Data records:
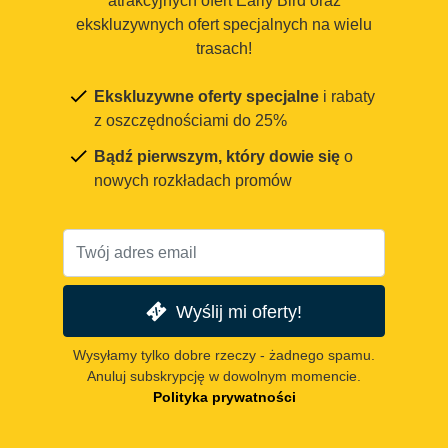
atrakcyjnych ofert Early Bird oraz
ekskluzywnych ofert specjalnych na wielu
trasach!
Ekskluzywne oferty specjalne
i rabaty
z oszczędnościami do 25%
Bądź pierwszym, który dowie się
o
nowych rozkładach promów
Wyślij mi oferty!
Wysyłamy tylko dobre rzeczy - żadnego spamu.
Anuluj subskrypcję w dowolnym momencie.
Polityka prywatności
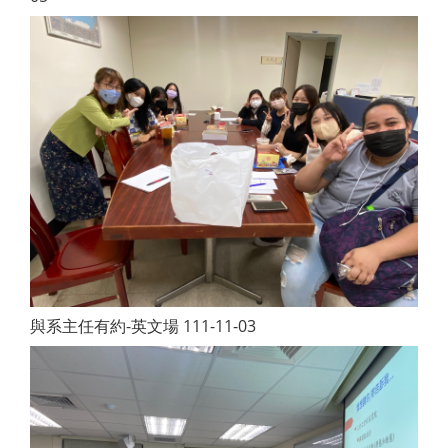
與系主任有約-英文場 111-11-03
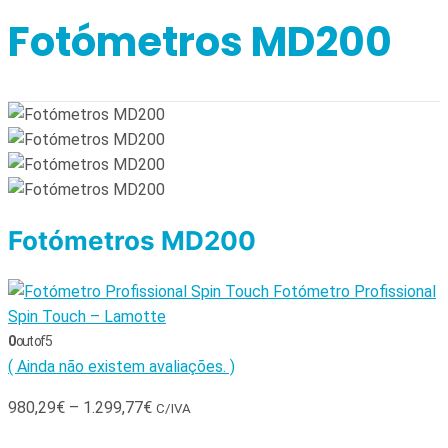
Fotómetros MD200
Fotómetros MD200
Fotómetro Profissional
Spin Touch – Lamotte
0
out of 5
( Ainda não existem avaliações. )
980,29
€
–
1.299,77
€
C/IVA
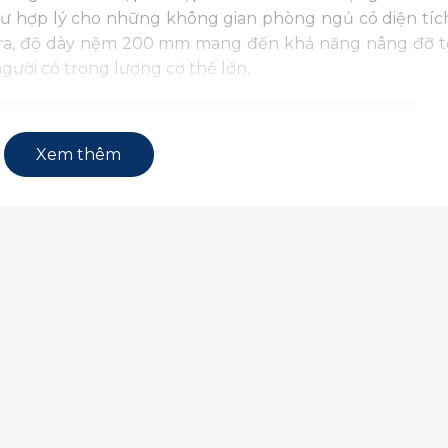
tư hợp lý cho những không gian phòng ngủ có diện tíc
 ra, độ dày nệm 200 mm mang đến khả năng nâng đỡ tố
ười có trọng lượng cơ thể lớn.
Xem thêm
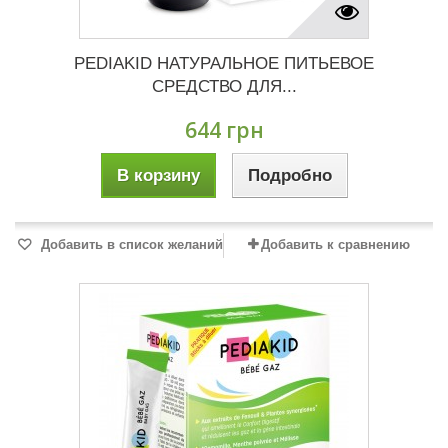
PEDIAKID НАТУРАЛЬНОЕ ПИТЬЕВОЕ
СРЕДСТВО ДЛЯ...
644 грн
В корзину
Подробно
Добавить в список желаний
Добавить к сравнению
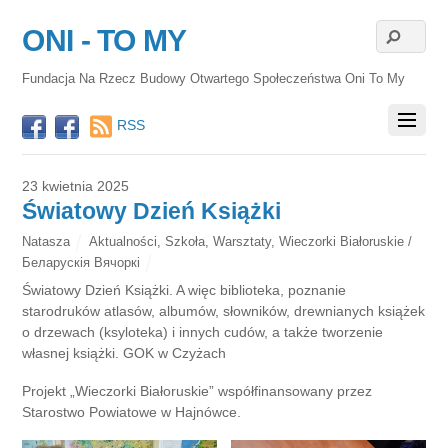
ONI - TO MY
Fundacja Na Rzecz Budowy Otwartego Społeczeństwa Oni To My
RSS
23 kwietnia 2025
Światowy Dzień Książki
Natasza
Aktualności
,
Szkoła
,
Warsztaty
,
Wieczorki Białoruskie /
Беларускія Вячоркі
Światowy Dzień Książki. A więc biblioteka, poznanie
starodruków atlasów, albumów, słowników, drewnianych książek
o drzewach (ksyloteka) i innych cudów, a także tworzenie
własnej książki. GOK w Czyżach
Projekt „Wieczorki Białoruskie” współfinansowany przez
Starostwo Powiatowe w Hajnówce.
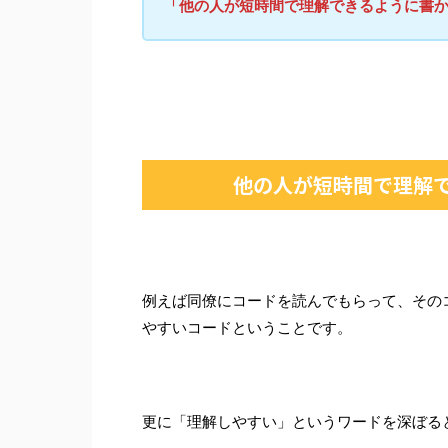
「他の人が短時間で理解できるように書
他の人が短時間で理解
例えば同僚にコードを読んでもらって、その
やすいコードということです。
更に「理解しやすい」というワードを深ぼる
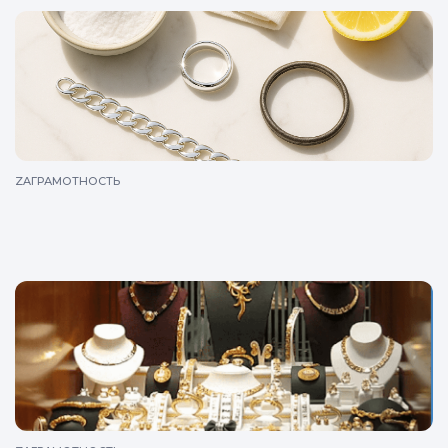
ZAГРАМОТНОСТЬ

Prompt
For this exercise, reproduce exactly the lines of the records above from the one with "Spin Touch – Lamotte" up to and including the one with "23 kwietnia 2025", without pictures.

Answer below
Spin Touch – Lamotte
0
out of 5
( Ainda não existem avaliações. )
980,29
€
–
1.299,77
€
C/IVA
tư hợp lý cho những không gian phòng ngủ có diện tíc
 ra, độ dày nệm 200 mm mang đến khả năng nâng đỡ tố
ười có trọng lượng cơ thể lớn.
Xem thêm
PEDIAKID НАТУРАЛЬНОЕ ПИТЬЕВОЕ
СРЕДСТВО ДЛЯ...
644 грн
В корзину
Подробно
Добавить в список желаний
Добавить к сравнению
ONI - TO MY
Fundacja Na Rzecz Budowy Otwartego Społeczeństwa Oni To My
RSS
23 kwietnia 2025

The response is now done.